The perception of winking as something lascivious and undesirable seems to have started with the Bible, where it is considered to be evil both in its motives and its results. The book of Proverbs specifically says: ‘A naughty person, a wicked man, walketh with forward mouth. He winketh with his eyes.’ (Proverbs 6: 12–13), and: ‘He that winketh with the eye causeth sorrow.’ (10:10)
Fear of sorrow, however, does not prevent Young Quakers from playing the game of Wink. In it, a central commanding character, the Wink, winks at other players to beckon them to kiss him. The winner is the one who escapes her vigilant partner’s grasp to kiss the Wink. In the Unitarian version of this game, called Smut, the winker is known as God, affirming that sex and religion are rarely far apart.

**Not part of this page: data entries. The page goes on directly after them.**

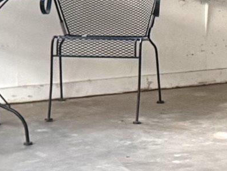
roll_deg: -0.4
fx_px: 1227
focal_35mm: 187
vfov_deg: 7.9
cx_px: 234
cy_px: 23
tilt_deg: -7.1
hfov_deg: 10.5
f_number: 1.78
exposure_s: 1/60
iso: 500
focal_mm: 6.76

Winking, of course, doesn’t always have to be predatory; some of the best winks are conspiratorial or reassuring. I recently winked at a friend when over lunch her mother said something cruel about her. And I recently winked at my sister-in-law as our other halves engaged in some silly-yet-typical behaviour. Far from ‘winking at corruption,’ which would condone wrong behaviour, these winks reinforce ties that bind and said: ‘Hey, don’t worry about it. I’m with you.’ That’s why winking at my fiancé is still an effective way to get a kiss out of him.
So when in the next few months you are off on your summer travels in exotic climes, try giving a few people wink and a smile and see what happens. It might just be the start of a beautiful friendship.